The cup collection method was examined for potential intrinsic error by Webster who found that the phenomenon of condensate formation on the walls of the plastic cups was the principal cause of the trouble. His quantitative measurements of the degree to which this occurred in unheated plastic cups showed that the error was always significant and very often reached proportions sufficient to produce false positive results. The error was avoided by using a metal collector cup that was maintained at above skin temperature throughout sweat collection, condensation was prevented, and the error disappeared.

In 1978, ELITechGroup (formerly Wescor) introduced the Model 3500 Webster Sweat Collection System that employed an electrically-heated metallic collector cup. It was the first “simplified” sweat collection system worthy of comparison with the Gibson and Cooke method, it enjoyed considerable success, and was free from any criticism by users and related professionals. It was however burdened by a problem common to all cup-collection systems, that is, the need to “harvest” the sweat accumulated beneath the cup during collection.

ELITechGroup’s determined commitment to resolve this problem eventually led to the invention of the MACRODUCT® Sweat Collector.

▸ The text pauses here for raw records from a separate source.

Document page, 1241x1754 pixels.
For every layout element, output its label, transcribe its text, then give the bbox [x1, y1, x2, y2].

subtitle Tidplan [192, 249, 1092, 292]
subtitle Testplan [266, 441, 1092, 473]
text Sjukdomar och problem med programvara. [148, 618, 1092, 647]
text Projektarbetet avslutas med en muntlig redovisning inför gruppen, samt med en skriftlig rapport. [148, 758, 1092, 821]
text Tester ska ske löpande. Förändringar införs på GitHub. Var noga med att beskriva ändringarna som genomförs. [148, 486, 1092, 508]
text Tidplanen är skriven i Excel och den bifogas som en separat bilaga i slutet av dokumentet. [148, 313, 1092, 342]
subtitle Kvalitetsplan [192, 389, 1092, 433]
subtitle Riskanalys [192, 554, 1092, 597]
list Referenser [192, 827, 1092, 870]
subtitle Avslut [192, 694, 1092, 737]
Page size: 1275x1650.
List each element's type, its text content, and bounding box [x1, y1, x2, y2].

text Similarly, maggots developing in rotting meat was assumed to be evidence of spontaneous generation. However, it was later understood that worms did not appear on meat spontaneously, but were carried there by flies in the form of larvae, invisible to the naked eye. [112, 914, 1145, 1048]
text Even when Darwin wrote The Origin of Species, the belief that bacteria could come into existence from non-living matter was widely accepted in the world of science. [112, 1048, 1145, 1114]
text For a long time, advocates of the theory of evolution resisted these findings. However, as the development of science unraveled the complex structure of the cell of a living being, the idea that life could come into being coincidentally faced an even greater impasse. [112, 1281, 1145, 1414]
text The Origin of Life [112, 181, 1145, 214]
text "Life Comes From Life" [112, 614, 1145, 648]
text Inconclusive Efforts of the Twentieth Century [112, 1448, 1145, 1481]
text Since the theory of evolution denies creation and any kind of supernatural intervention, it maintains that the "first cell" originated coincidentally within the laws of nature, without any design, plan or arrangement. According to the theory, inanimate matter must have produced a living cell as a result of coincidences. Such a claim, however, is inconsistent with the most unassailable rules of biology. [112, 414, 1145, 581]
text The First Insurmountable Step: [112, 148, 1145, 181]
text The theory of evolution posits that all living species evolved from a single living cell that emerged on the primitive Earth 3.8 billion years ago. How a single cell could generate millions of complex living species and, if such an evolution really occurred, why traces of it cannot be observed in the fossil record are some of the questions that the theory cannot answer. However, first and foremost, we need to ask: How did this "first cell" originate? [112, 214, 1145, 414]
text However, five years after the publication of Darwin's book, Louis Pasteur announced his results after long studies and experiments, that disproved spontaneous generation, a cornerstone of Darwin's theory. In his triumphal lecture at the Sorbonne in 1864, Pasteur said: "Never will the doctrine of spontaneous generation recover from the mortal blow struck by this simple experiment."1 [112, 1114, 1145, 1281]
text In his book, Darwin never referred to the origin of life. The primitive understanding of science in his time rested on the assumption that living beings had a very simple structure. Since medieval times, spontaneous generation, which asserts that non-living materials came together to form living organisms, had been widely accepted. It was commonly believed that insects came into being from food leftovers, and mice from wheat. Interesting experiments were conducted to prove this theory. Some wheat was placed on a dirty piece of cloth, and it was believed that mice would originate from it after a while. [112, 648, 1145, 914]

This innovation completely supplanted the heated cup, while retaining its advantages by the use of a collector that anaerobically collected sweat by using the hydraulic pressure of the sweat glands to pump the secretion directly from the ducts into a fine-bore capillary tube. This system has been very successfully employed both in the US and internationally since 1983.

Vested in ELITechGroup’s scientific and engineering staff is a combination of many years of experience in laboratory sweat testing and in the development of modern electronic instrumentation. The ELITechGroup aim in the field of sweat testing has always been to provide quality instrumentation to meet a number of criteria.

  1. Elimination of all intrinsic sources of error concomitant to previous collection methods.
  2. Ensuring impeccable accuracy in the diagnostic result by reducing human error potential to the lowest possible level.
  3. Maximization of patient safety and comfort.
  4. Maximization of operator convenience within the strictures imposed by objectives 1, 2 and 3.

These objectives have led to considerable innovative improvements in all aspects of sweat testing, iontophoretic safety measures, collection methods and also in the analytical phase of the test. With the introduction of the Model 3600 Macroduct Sweat Collection System in 1983, all of the comprehensive objectives had been accomplished. Paramount among the system’s several unique features was the innovative Macroduct disposable sweat collector.